Diabetes is related to social inequality. It doesn’t just disproportionately affect Indigenous peoples, but all oppressed
people. It’s connected to colonization and residential schools. It’s a system-level problem.
WHY IS WOMEN’S LEADERSHIP IMPORTANT IN FIRST NATIONS COMMUNITIES?
I believe it’s so important for young Indigenous women to see women who look like them in positions of power
because it makes them feel it’s possible. I had that growing up. I saw women going to school and in those leadership
positions and that made me believe I could get here.
WHO INSPIRED YOU AND WHY?
I was so lucky to have many incredible role models growing up – but I would say my two grandfathers. They devoted their lives to the betterment of Indigenous peoples. The change they were able to create inspired me into a role of service. That’s why I do what I do. They are two of the best men I know.
AS A WOMAN, WHAT HAS BEEN THE MOST SIGNIFICANT BARRIER IN YOUR CAREER?
This is a tough question because I don’t feel that I’ve faced any barriers in my career because I’m a woman. Working
in healthcare, it’s almost all women. I would say I’ve been really supported and uplifted by women in my career, and
I see that more and more. Women are supporting women and it feels like lots of change is happening.
WHEN YOU FACE CHALLENGES IN YOUR WORK, WHAT ENCOURAGES YOU TO CONTINUE?
I would say again the women that I work with. At Island Health, we have an Aboriginal Health team and all of the managers and directors are Indigenous women. And the ones that aren’t are also amazing women! We all inspire and support each other.
WHAT WILL BE THE BIGGEST CHALLENGES FOR THE NEXT GENERATION OF WOMEN LEADERS?
Racism within our systems and society. I felt it and I know it’s still there, of course. Racism is so ingrained in our society and I feel there’s not enough education in our system. It’s very complex – I can’t say whether racism will get
better, but it seems that more people are willing to educate themselves and there are so many great resources out there. It makes me feel positive that people are willing to take that step.
WHAT ADVICE WOULD YOU GIVE TO YOUNG WOMEN WHO ARE TAKING ON LEADERSHIP ROLES?
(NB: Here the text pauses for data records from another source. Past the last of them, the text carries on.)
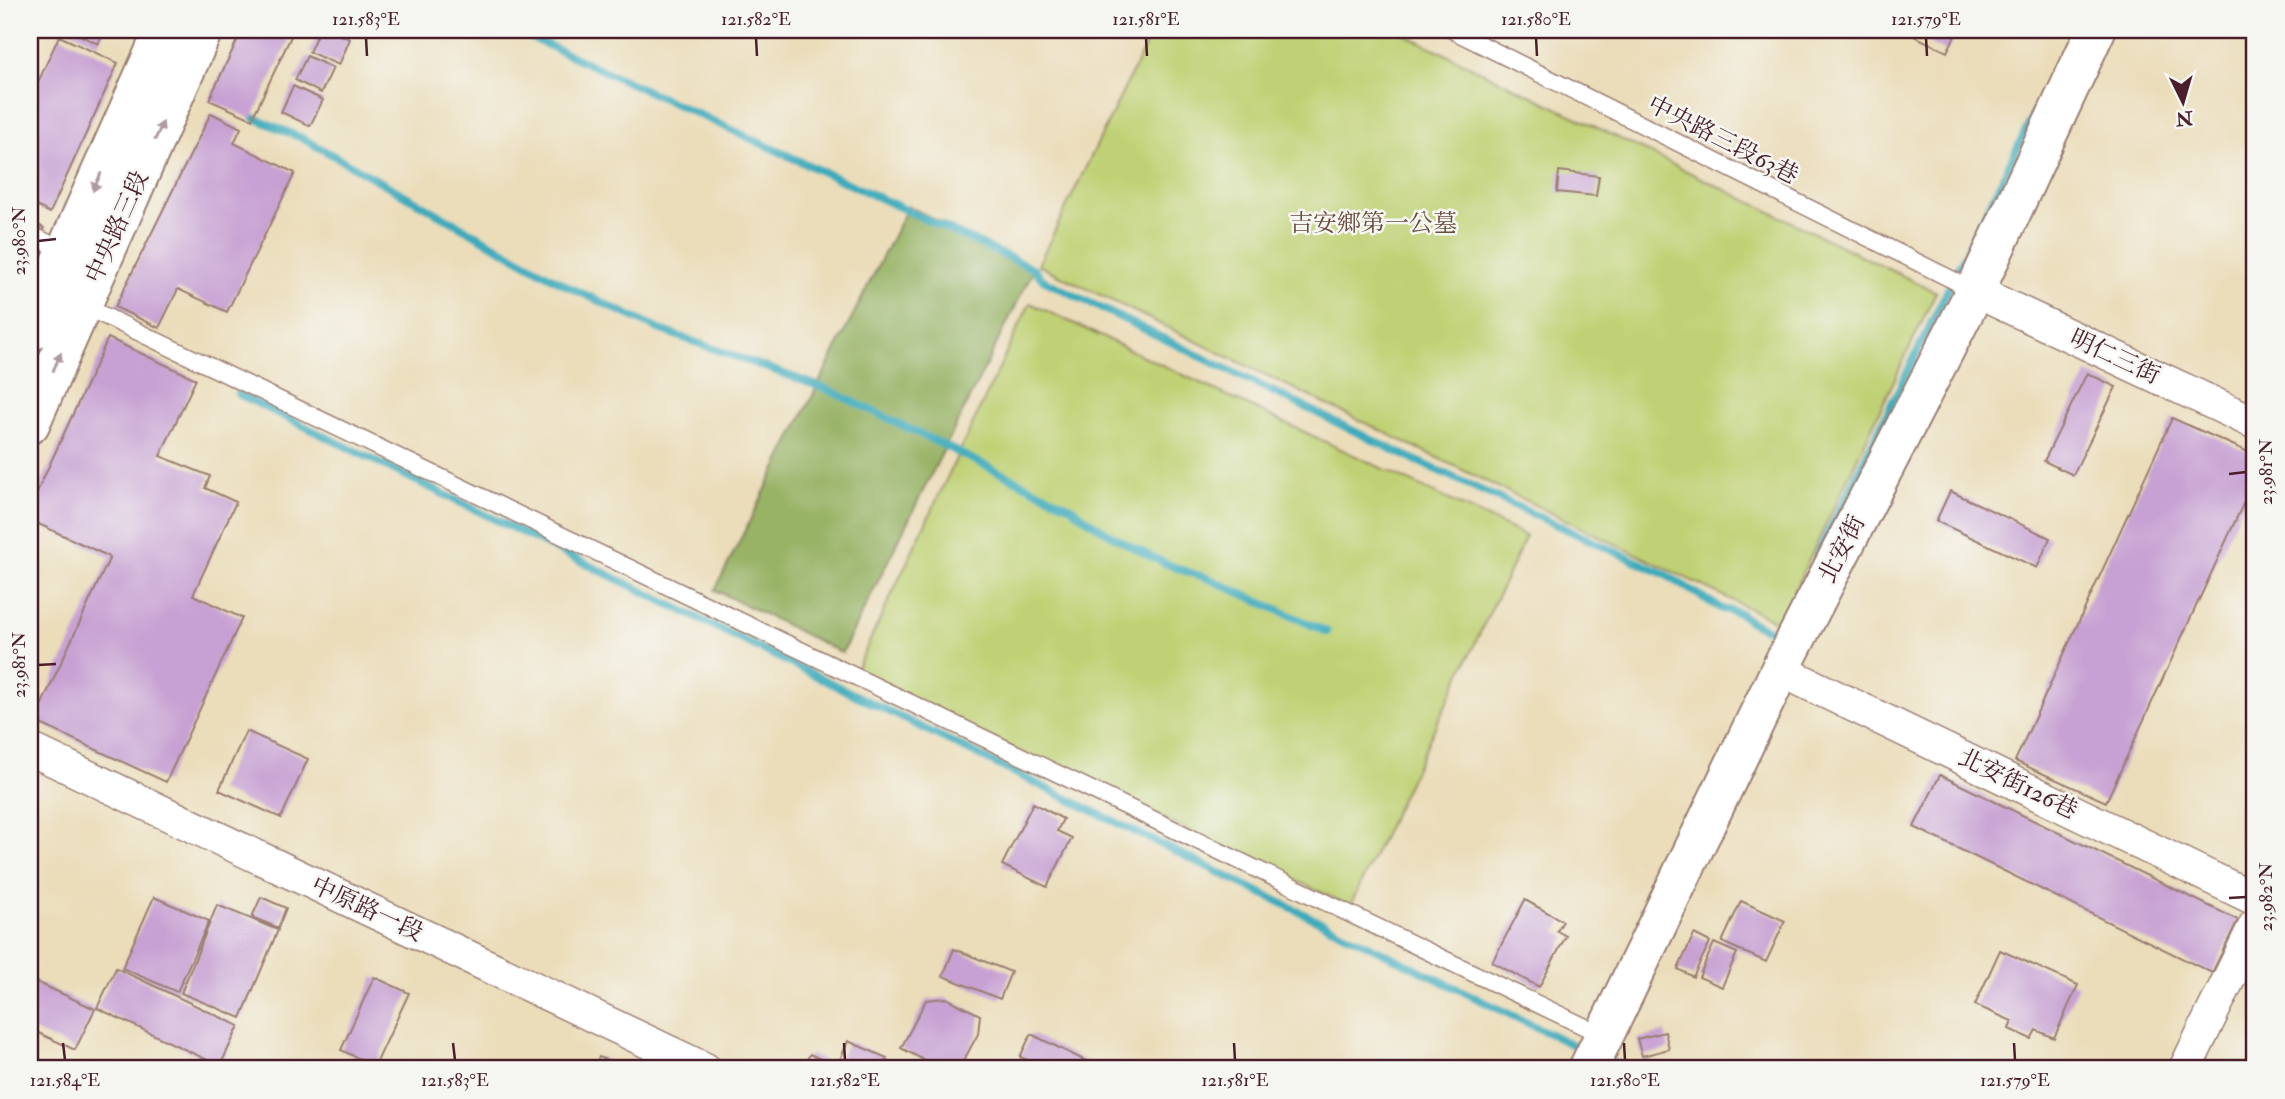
<svg xmlns="http://www.w3.org/2000/svg" width="2285" height="1099" font-family="'IM FELL Double Pica','Noto Serif TC',serif">
	<style>
		.green { fill: #c0d174; stroke: #857850; stroke-width: 2 }
		.forest { fill: #98b366; stroke: #716948; stroke-width: 2 }
		.lines { fill: none; stroke-linecap: round; stroke-linejoin: round }
		.stream { stroke: #3dabbb; stroke-width: 8 }
		.building { fill: #c7a1d3 }
		.lane-casing { stroke: #9a7e72; stroke-width: 19 }
		.street-casing { stroke: #9a7e72; stroke-width: 35 }
		.secondary-casing { stroke: #9a7e72; stroke-width: 42 }
		.lane { stroke: #fff; stroke-width: 16 }
		.street { stroke: #fff; stroke-width: 32 }
		.secondary { stroke: #fff; stroke-width: 38 }
		.oneway { fill: #ae9aa0 }
		.ticks { fill: none; stroke: #4a1f2b; stroke-width: 2.5 }
		.labels { text-anchor: middle; dominant-baseline: central; stroke-width: 5; stroke-linejoin: round; paint-order: stroke }
		.street-label { font-size: 24px; fill: #4a1f2b; stroke: #f6f6f2 }
		.park-label { font-size: 24px; fill: #684c3d; stroke: #f6f6f2 }
		.neatline { fill: none; stroke: #4a1f2b; stroke-width: 2.5 }
		.ticks-label { font-size: 18px; text-anchor: middle; fill: #4a1f2b }
	</style>
	<rect width="100%" height="100%" fill="#f6f6f2"/>
	<filter id="ink" filterUnits="userSpaceOnUse"><feTurbulence type="fractalNoise" baseFrequency=".0143" numOctaves="2"/><feDisplacementMap in="SourceGraphic" scale="14" xChannelSelector="R" yChannelSelector="G"/><feConvolveMatrix kernelMatrix="1 2 1 2 8 2 1 2 1" color-interpolation-filters="sRGB"/></filter>
	<filter id="wash" filterUnits="userSpaceOnUse"><feTurbulence type="fractalNoise" baseFrequency=".00686" numOctaves="4" result="noise"/><feDisplacementMap in="SourceGraphic" scale="28" xChannelSelector="R" yChannelSelector="G"/><feGaussianBlur stdDeviation="1.57" result="paint"/><feColorMatrix in="noise" values="0 0 0 0 0 0 0 0 0 0 0 0 0 0 0 0 0 1.4 0 .05"/><feComposite in="paint" operator="in"/></filter>
	<g filter="url(#wash)">
		<rect width="100%" height="100%" fill="#ebddba"/>
		<path class="green" d="M1153,30H1396L1936,292L1779,623L1038,265Z
			M1030,303L1526,536L1350,906L854,674Z"/>
		<path class="forest" d="M908,206L1034,269L842,653L715,590Z"/>
		<g class="lines">
			<path class="stream" d="M515,30L1034,269L1043,280L1393,450L1666,575L1722,609L1740,613L1751,622L1779,635
				M254,118L302,138L569,287L658,329L829,390L1071,507C1100,532 1168,569 1205,577L1327,632
				M238,394L1585,1051
				M1818,554L2070,41
				M1603,1059L1626,1069"/>
		</g>
		<g id="blocks">
			<path class="building" d="M69,30H105L98,44Z
				M242,30H294L252,119L209,100Z
				M319,30H328L350,39L339,65L309,52Z
				M1902,30H1958L1947,52Z
				M59,36L118,63L50,213L30,203V100Z
				M307,56L333,68L321,93L295,80Z
				M293,86L323,100L310,126L281,112Z
				M211,113L241,128L234,143L295,173L227,312L178,289L159,328L115,307Z
				M1559,171L1599,176L1596,196L1557,192Z
				M30,221L44,228L30,258Z
				M108,338L196,379L160,456L210,476L205,488L236,502L193,595L242,618L166,782L34,721L110,557L30,520V507Z
				M2087,373L2116,387L2073,475L2044,461Z
				M2172,418L2255,455V478L2106,802L2015,761Z
				M1950,491L2050,538L2037,568L1936,521Z
				M246,731L308,759L281,818L219,790Z
				M1940,775L2238,920L2212,973L1914,827Z
				M1033,803L1063,819L1057,831L1072,838L1047,887L1002,865Z
				M154,897L209,921L177,992L122,968Z
				M261,897L286,908L278,928L252,917Z
				M1525,900L1563,921L1557,931L1566,936L1539,987L1492,962Z
				M1741,901L1785,921L1766,962L1722,942Z
				M217,905L278,930L241,1018L181,993Z
				M1694,934L1710,942L1693,977L1678,969Z
				M1714,943L1737,953L1722,987L1699,977Z
				M954,949L1011,972L1000,999L943,976Z
				M2000,950L2078,985L2054,1038L2036,1030L2031,1039L2009,1029L2012,1021L1975,1005Z
				M116,968L239,1026L220,1066L97,1008Z
				M374,977L409,993L375,1066L341,1050Z
				M30,979L95,1009L75,1050L30,1029Z
				M946,998L980,1015L978,1034L959,1069H941L901,1048L926,1000Z
				M1665,1032L1669,1049L1642,1056L1637,1039Z
				M1031,1034L1102,1069H1026L1030,1061L1020,1057Z
				M848,1041L887,1058L882,1069H836Z
				M810,1054L830,1064L828,1069H802Z
				M599,1057L618,1065L617,1069H593Z
				M524,1062L543,1069H521Z"/>
		</g>
	</g>
	<g filter="url(#ink)">
		<use href="#blocks" fill-opacity="0" stroke="#9a7e72" stroke-width="2"/>
		<g class="lines">
			<defs>
				<path id="lane" d="M1452,30L1975,291
					M30,234L66,252
					M82,305L1604,1036"/>
				<path id="street" d="M1975,291L2255,423
					M1780,670L2255,899
					M30,749L705,1069
					M2185,1069L2255,925"/>
				<path id="secondary" d="M30,332L164,30
					M30,424L203,30
					M1588,1069L1780,670L1975,291L2096,30"/>
			</defs>
			<use href="#lane" class="lane-casing"/>
			<use href="#street" class="street-casing"/>
			<use href="#secondary" class="secondary-casing"/>
			<use href="#lane" class="lane"/>
			<use href="#street" class="street"/>
			<use href="#secondary" class="secondary"/>
		</g>
		<defs><path id="oneway-solid" d="M-6-.8H1V-3.2L6.5 0L1 3.2V.8H-6Z" transform="scale(1.75)"/></defs>
		<g class="oneway">
			<use href="#oneway-solid" transform="translate(159 131) rotate(-66)"/>
			<use href="#oneway-solid" transform="translate(97 182) rotate(114)"/>
			<use href="#oneway-solid" transform="translate(57 362) rotate(-66)"/>
		</g>
	</g>
	<path class="ticks" d="M366,38L367,56M756,38L757,56M1146,38L1147,56M1536,38L1537,56M1926,38L1927,56M38,241L56,239M2229,474L2246,472M38,665L56,664M2229,898L2246,897M63,1043L65,1060M453,1043L455,1060M844,1043L845,1060M1234,1043L1235,1060M1624,1043L1625,1060M2014,1043L2015,1060"/>
	<g class="labels">
		<g class="street-label">
			<text transform="translate(1723 140) rotate(27)">中央路三段63巷</text>
			<text transform="translate(117 227) rotate(-66)">中央路三段</text>
			<text transform="translate(2115 357) rotate(25)">明仁三街</text>
			<text transform="translate(1842 549) rotate(-63)">北安街</text>
			<text transform="translate(2018 784) rotate(26)">北安街126巷</text>
			<text transform="translate(367 909) rotate(25)">中原路一段</text>
		</g>
		<g class="park-label">
			<text x="1373" y="223">吉安鄉第一公墓</text>
		</g>
	</g>
	<rect width="2285" height="1099" fill="none" stroke="#f6f6f2" stroke-width="77"/>
	<g transform="translate(2183 102) rotate(175)" stroke="#f6f6f2" stroke-width="5" paint-order="stroke">
	<path d="M0-5L12 26L0 18L-12 26Z" fill="#4a1f2b"/>
	<text y="-10" font-size="19" font-weight="bold" text-anchor="middle" fill="#4a1f2b">N</text>
	</g>
	<rect x="38" y="38" width="2208" height="1022" class="neatline"/>
	<g class="ticks-label">
		<text x="366" y="25">121.583°E</text>
		<text x="756" y="25">121.582°E</text>
		<text x="1146" y="25">121.581°E</text>
		<text x="1536" y="25">121.580°E</text>
		<text x="1926" y="25">121.579°E</text>
		<text transform="translate(19 241) rotate(-90)" y="6">23.980°N</text>
		<text transform="translate(2266 472) rotate(-90)" y="6">23.981°N</text>
		<text transform="translate(19 665) rotate(-90)" y="6">23.981°N</text>
		<text transform="translate(2266 897) rotate(-90)" y="6">23.982°N</text>
		<text x="65" y="1086">121.584°E</text>
		<text x="455" y="1086">121.583°E</text>
		<text x="845" y="1086">121.582°E</text>
		<text x="1235" y="1086">121.581°E</text>
		<text x="1625" y="1086">121.580°E</text>
		<text x="2015" y="1086">121.579°E</text>
	</g>
</svg>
I would say they are difficult, but they are fulfilling roles and at this level you’re able to effect change and that’s really exciting. It’s hard to find work that’s meaningful. I would say go for it because we need you!
WHAT ARE YOUR ASPIRATIONS FOR INDIGENOUS FOOD SOVEREIGNTY FOR THE FUTURE?
It’s an exciting time. I think COVID is bringing a focus to our food systems that’s really empowering communities right now. Food is so linked to our identity and our wellness. Our food connects us to our ancestors, which is why it’s so powerful. If we have that tie to our foods and our land, our wellness can only be enhanced. Food is love, food is medicine. Food connects families, it connects communities, it connects Nations.
DO YOU HAVE A FAVOURITE TRADITIONAL FOOD?
Sockeye. It’s so connected to my upbringing. I love fish soup. I have such good memories of my Dad taking the fresh
fish out of the ocean and cutting it right there, then cooking it on the boat. And sitting with my family enjoying each other’s company and amazing fresh sockeye. Fish soup has a piece of my heart.
Coming from two fishing families, Jess had access to many traditional foods growing up. Her love of this food and her concern about the health issues faced by family members with diabetes inspired her to pursue a career in health and nutrition. She graduated from UBC in 2015 as a Registered Dietitian and now works with communities from the Kwakwaka’wakw, Nuuchah-nulth, and Coast Salish family groups on northern Vancouver Island.